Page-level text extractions

= Beginning of Section =

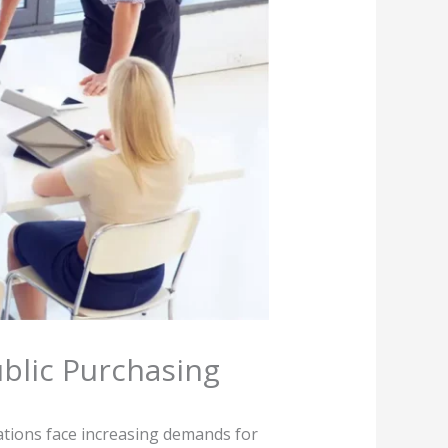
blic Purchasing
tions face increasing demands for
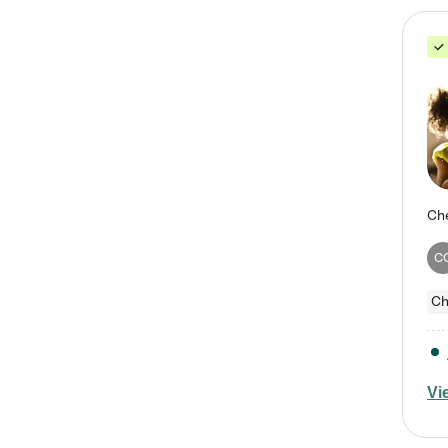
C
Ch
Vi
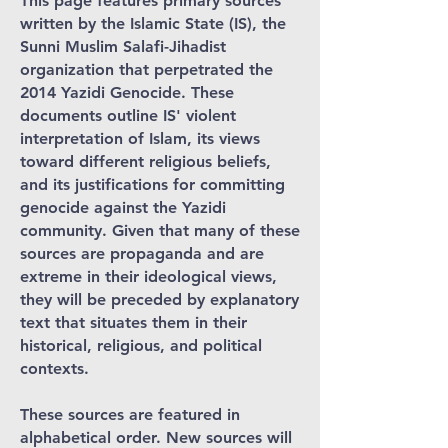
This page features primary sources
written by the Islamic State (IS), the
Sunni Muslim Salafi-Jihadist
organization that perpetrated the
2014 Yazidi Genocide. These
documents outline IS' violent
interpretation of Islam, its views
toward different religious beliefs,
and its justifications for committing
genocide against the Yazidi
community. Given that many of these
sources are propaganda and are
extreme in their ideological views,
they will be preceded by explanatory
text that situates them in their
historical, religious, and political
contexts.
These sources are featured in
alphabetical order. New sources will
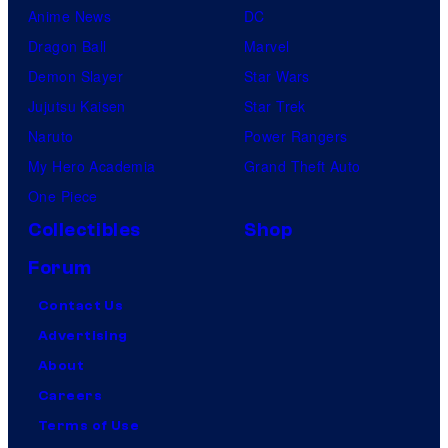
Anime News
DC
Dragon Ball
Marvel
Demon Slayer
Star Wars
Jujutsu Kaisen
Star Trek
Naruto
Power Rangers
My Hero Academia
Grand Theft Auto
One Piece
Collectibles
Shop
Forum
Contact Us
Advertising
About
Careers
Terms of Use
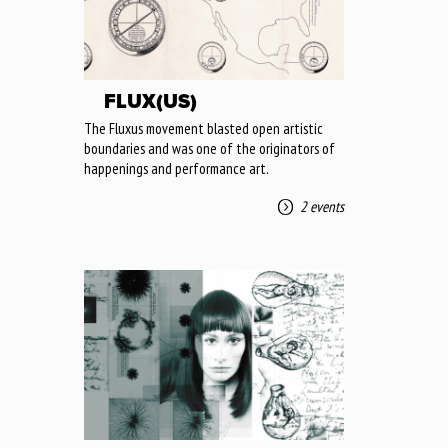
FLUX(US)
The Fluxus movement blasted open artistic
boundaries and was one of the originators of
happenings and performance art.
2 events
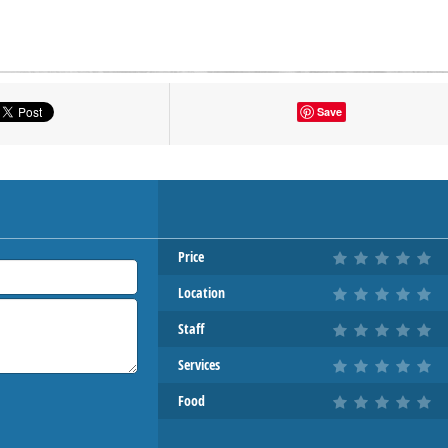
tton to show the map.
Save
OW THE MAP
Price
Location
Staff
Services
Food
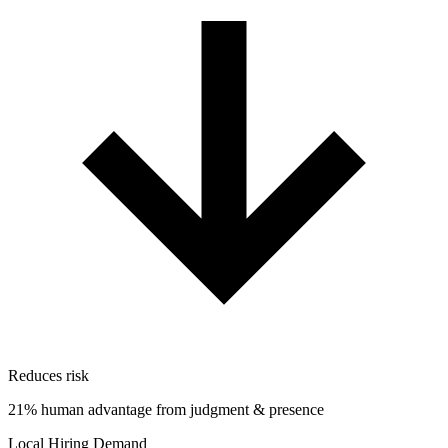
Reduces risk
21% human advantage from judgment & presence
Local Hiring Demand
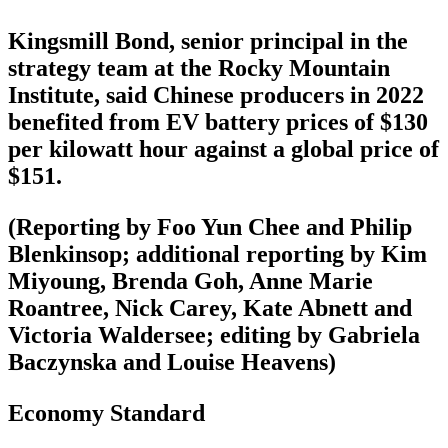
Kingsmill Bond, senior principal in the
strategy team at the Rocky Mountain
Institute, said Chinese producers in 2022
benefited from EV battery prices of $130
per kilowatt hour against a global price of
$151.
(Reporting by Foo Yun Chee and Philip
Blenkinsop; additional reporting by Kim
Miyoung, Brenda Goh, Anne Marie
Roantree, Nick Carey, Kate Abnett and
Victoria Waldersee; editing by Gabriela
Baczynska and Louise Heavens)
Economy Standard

= End of Section =

→ **WRITTEN TASK**:
Pull out every line from the rows above that contains the word "Yazidi".

→ **RESULT OF THE EXERCISE**:
2014 Yazidi Genocide. These
genocide against the Yazidi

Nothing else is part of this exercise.